Caso contrario al de Camejo es el de Manuelita Sáenz, la díscola amante de Bolívar, cuya relación no ocultó a pesar de estar casada con el doctor James Thorpe. Tal como lo cuenta Inés Quintero en Las mujeres en la independencia: ¿heroínas o transgresoras?, la historiografía convierte en virtuosa a Sáenz toda vez que su imagen de adúltera fue lavada por una conversión en heroína, tras salvarle la vida a Bolívar en el atentado el 28 de septiembre de 1828, llevado a cabo en Bogotá. Según Quintero, Sáenz, cuyo nombre llevan algunas escuelas básicas en Venezuela, es digna de entrar en las páginas de la historia siempre y cuando esté a la sombra de don Simón, pero desaparece una vez muerto aquel, a pesar de sus intervenciones en la vida política de Ecuador, que no merecen atención por parte de cronistas ni historiadores.

Los nombres de estas «heroínas» han sido tomados por diferentes organismos públicos nacionales y regionales para crear órdenes, algunas de las cuales se otorgan a mujeres el 8 de marzo, como símbolo del feminismo que se quiere exaltar.

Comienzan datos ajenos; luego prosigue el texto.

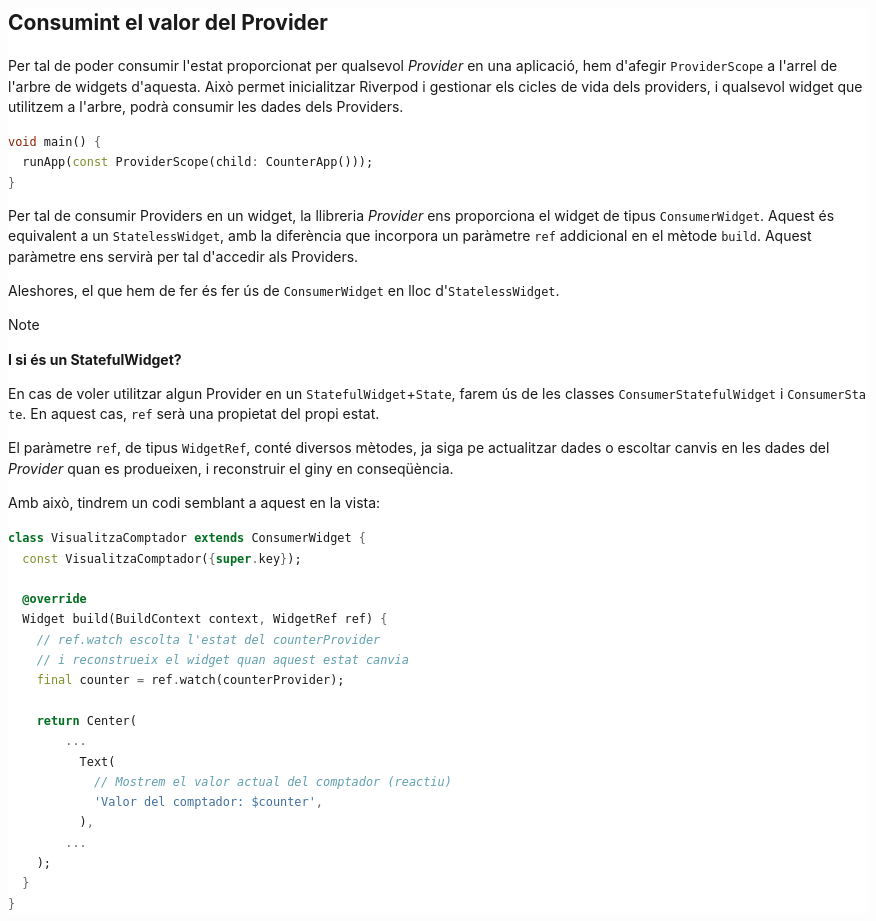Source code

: ## Consumint el valor del Provider

Per tal de poder consumir l'estat proporcionat per qualsevol *Provider* en una aplicació, hem d'afegir `ProviderScope` a l'arrel de l'arbre de widgets d'aquesta. Això permet inicialitzar Riverpod i gestionar els cicles de vida dels providers, i qualsevol widget que utilitzem a l'arbre, podrà consumir les dades dels Providers.

```dart
void main() {
  runApp(const ProviderScope(child: CounterApp()));
}
```

Per tal de consumir Providers en un widget, la llibreria *Provider* ens proporciona el widget de tipus `ConsumerWidget`. Aquest és equivalent a un `StatelessWidget`, amb la diferència que incorpora un paràmetre `ref` addicional en el mètode `build`. Aquest paràmetre ens servirà per tal d'accedir als Providers.

Aleshores, el que hem de fer és fer ús de `ConsumerWidget` en lloc d'`StatelessWidget`.

> [!NOTE]
> **I si és un StatefulWidget?**
> 
> En cas de voler utilitzar algun Provider en un `StatefulWidget`+`State`, farem ús de les classes `ConsumerStatefulWidget` i `ConsumerState`. En aquest cas, `ref` serà una propietat del propi estat.
>

El paràmetre `ref`,  de tipus `WidgetRef`, conté diversos mètodes, ja siga pe actualitzar dades o escoltar canvis en les dades del *Provider* quan es produeixen, i reconstruir el giny en conseqüència.

Amb això, tindrem un codi semblant a aquest en la vista:

```dart
class VisualitzaComptador extends ConsumerWidget {
  const VisualitzaComptador({super.key});

  @override
  Widget build(BuildContext context, WidgetRef ref) {
    // ref.watch escolta l'estat del counterProvider
    // i reconstrueix el widget quan aquest estat canvia
    final counter = ref.watch(counterProvider);

    return Center(
        ...
          Text(
            // Mostrem el valor actual del comptador (reactiu)
            'Valor del comptador: $counter', 
          ),
        ...
    );
  }
}

```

La idea de darle a la mujer su justo puesto es loable desde cualquier punto de vista y es necesario en una sociedad que, por atavismos, ha visto de soslayo su aporte a la vida nacional. Es cierto que a ellas les cuesta más hacerse notar que a los hombres; también, que su trabajo es pagado por debajo del de ellos y que hay una tendencia histórica a considerarlas en minusvalía. Las venezolanas han construido este país, donde el matriarcado es la regla y donde la mujer ha sabido sustituir la ausencia de padres irresponsables criando hijos de bien. De esas heroínas sin nombre y sin cronistas los cronistas poco cuentan, a no ser por anécdotas electorales como la de Carlota Flores y su hija Aleida Josefina que tanto impulsó la campaña electoral de Luis Herrera Campíns en 1978, o la propia Lina Ron en la época en que vivía Chávez.

Cuando se revisa el Plan de la Patria, en su Agenda programática de las mujeres e igualdad de género, se prevé que para alcanzar la promoción de la mujer y de los grupos sexodiversos en el país, se recurrirá a la despatriarcalización y descolonización de la sociedad, así como también al impulso del sistema educativo, comunicacional y cultural liberador, que se traduciría, entre otros planes, en la creación de la Escuela Feminista del Sur Argelia Laya (Femsur), una de cuyas sedes está en la parte alta de San Bernardino: una vivienda que sirve de centro de adoctrinamiento, hotel, estacionamiento de carros abandonados, y hasta de fuente de ruido y molestias para los vecinos, la cual está habitada mayormente por… hombres.

El feminismo, el indigenismo y la inclusión de otras minorías étnicas y sexuales solo sirven para tapar, pues, la realidad de un sistema que sigue siendo como otros del pasado, donde la mujer, el indio y el negro prestan sus banderas para mal disimular atavismos, con lo que la historia solo se usa para justificar las enormes diferencias que vivimos los venezolanos, en tiempos en los que hay unos «más iguales» que otros.